- **Supplied data**:
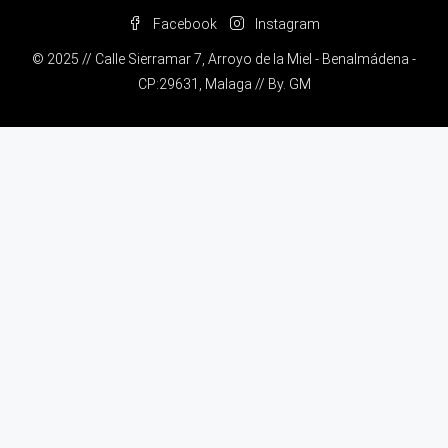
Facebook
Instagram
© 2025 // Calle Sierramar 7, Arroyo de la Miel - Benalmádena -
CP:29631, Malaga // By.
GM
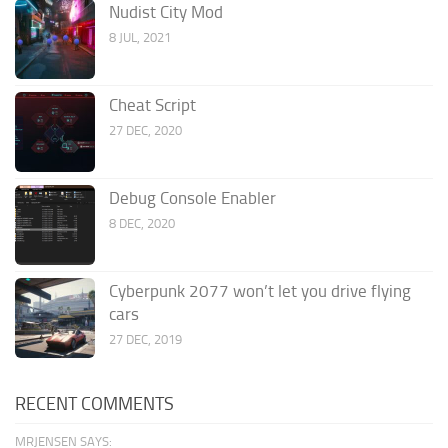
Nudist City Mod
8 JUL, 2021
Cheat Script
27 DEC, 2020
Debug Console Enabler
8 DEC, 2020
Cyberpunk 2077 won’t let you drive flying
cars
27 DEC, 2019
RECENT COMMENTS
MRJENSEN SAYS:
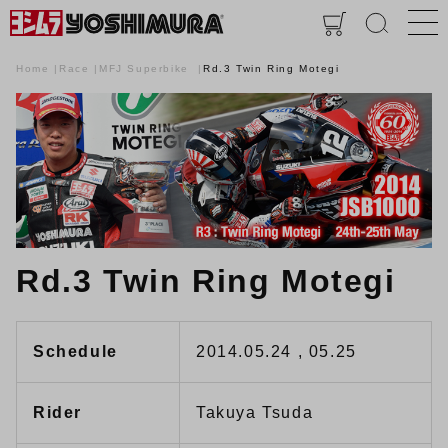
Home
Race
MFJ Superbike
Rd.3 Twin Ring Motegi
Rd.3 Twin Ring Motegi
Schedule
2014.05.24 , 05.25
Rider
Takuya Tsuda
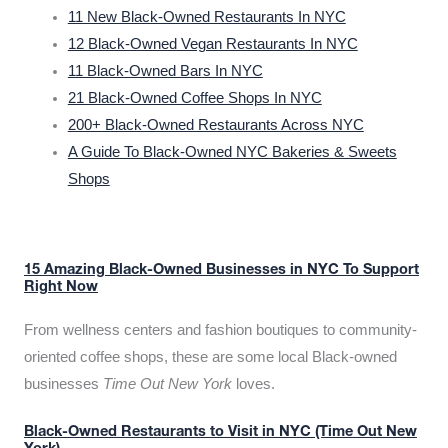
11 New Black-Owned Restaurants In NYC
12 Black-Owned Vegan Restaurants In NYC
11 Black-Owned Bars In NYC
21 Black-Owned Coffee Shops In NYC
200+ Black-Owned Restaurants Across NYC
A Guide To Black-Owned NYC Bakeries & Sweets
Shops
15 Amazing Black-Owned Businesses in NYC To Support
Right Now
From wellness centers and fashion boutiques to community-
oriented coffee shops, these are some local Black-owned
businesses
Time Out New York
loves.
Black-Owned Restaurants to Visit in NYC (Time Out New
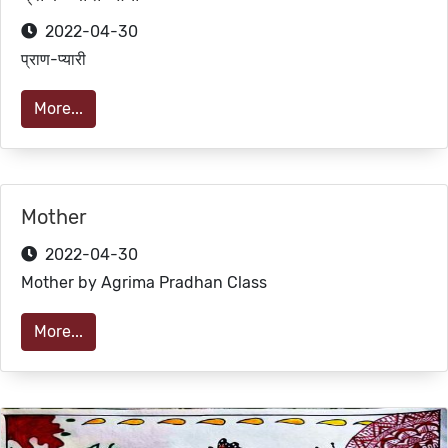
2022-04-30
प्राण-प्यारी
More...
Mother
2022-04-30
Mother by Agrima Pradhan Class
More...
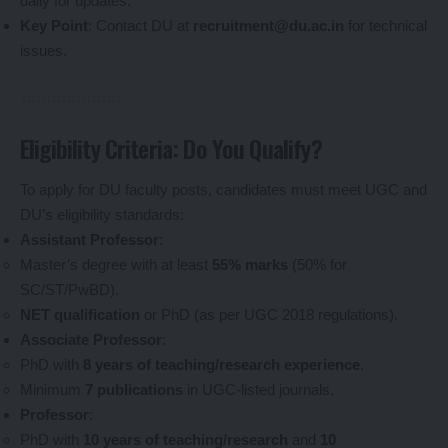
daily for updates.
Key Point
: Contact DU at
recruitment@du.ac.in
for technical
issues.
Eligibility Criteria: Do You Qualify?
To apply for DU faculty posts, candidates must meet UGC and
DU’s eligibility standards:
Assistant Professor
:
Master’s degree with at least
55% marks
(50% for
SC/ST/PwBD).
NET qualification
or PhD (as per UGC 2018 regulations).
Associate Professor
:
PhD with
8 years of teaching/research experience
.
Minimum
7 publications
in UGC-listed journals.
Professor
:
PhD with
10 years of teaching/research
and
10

==

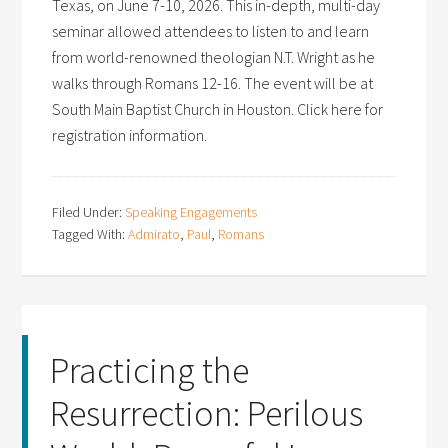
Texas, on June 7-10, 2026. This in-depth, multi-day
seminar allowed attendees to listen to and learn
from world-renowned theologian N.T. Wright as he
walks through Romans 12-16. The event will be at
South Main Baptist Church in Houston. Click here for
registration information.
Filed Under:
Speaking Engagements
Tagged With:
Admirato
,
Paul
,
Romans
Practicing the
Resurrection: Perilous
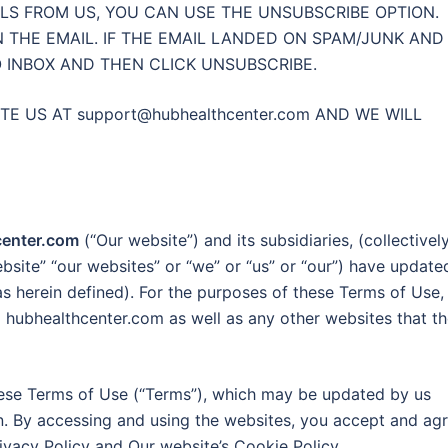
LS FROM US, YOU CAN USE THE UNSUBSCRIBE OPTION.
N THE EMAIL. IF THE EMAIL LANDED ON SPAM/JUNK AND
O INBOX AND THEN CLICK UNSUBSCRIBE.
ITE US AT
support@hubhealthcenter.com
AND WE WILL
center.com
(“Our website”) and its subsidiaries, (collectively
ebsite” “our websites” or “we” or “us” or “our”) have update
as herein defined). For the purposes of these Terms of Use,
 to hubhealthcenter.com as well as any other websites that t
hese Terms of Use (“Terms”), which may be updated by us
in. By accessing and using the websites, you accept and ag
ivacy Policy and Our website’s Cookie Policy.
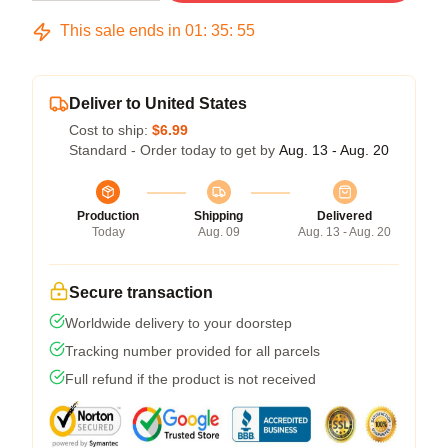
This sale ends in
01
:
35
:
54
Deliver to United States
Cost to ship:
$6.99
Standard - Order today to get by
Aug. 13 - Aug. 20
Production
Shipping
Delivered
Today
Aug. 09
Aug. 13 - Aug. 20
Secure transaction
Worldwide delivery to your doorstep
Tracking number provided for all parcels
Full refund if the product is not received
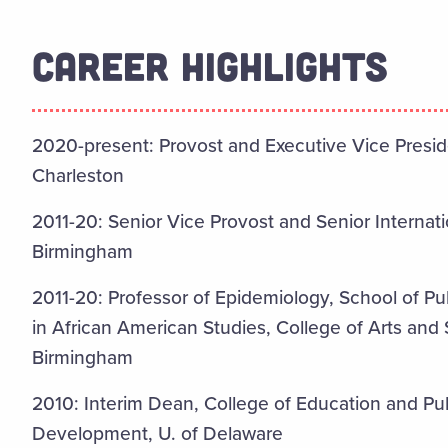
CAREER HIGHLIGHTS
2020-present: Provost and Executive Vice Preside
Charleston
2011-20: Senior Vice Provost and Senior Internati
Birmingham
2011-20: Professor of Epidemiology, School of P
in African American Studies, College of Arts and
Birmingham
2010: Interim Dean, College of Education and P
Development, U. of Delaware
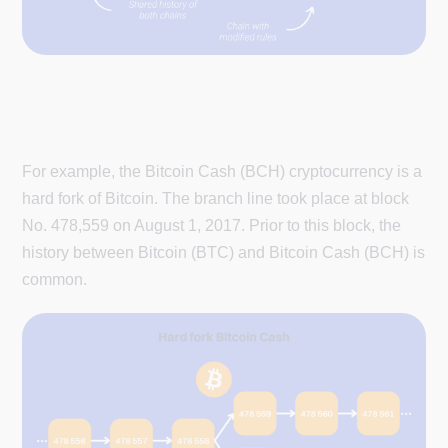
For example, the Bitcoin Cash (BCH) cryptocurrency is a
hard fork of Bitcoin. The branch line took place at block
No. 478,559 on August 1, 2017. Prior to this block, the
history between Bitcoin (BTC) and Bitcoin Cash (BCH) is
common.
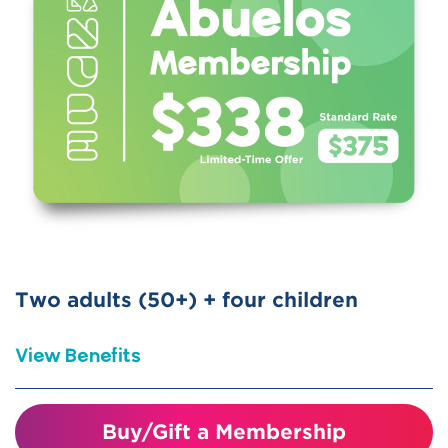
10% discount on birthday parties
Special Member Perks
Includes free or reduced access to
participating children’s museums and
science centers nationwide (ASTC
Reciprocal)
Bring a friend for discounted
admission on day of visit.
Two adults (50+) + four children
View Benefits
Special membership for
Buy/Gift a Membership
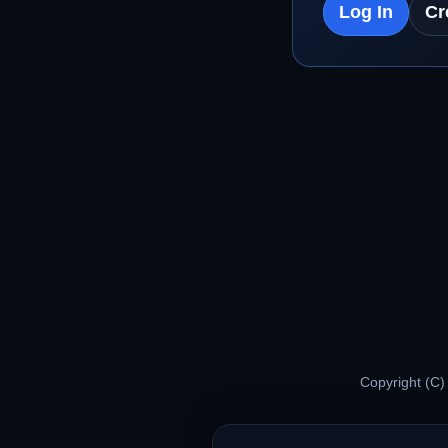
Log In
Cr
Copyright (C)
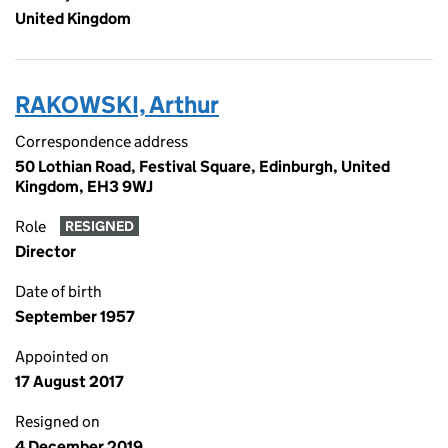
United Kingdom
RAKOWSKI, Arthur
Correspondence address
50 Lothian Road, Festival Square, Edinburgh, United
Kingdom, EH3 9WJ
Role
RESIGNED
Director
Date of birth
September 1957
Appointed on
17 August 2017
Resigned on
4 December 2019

- **Request**:
Please reproduce the data line for line, starting at the line that has "10% discount on birthday parties" and stopping after the line that has "Copyright (C)". Leave the pictures out.

- **Written reply**:
10% discount on birthday parties
Special Member Perks
Includes free or reduced access to
participating children’s museums and
science centers nationwide (ASTC
Reciprocal)
Bring a friend for discounted
admission on day of visit.
Two adults (50+) + four children
View Benefits
Special membership for
Buy/Gift a Membership
Log In
Cr
Copyright (C)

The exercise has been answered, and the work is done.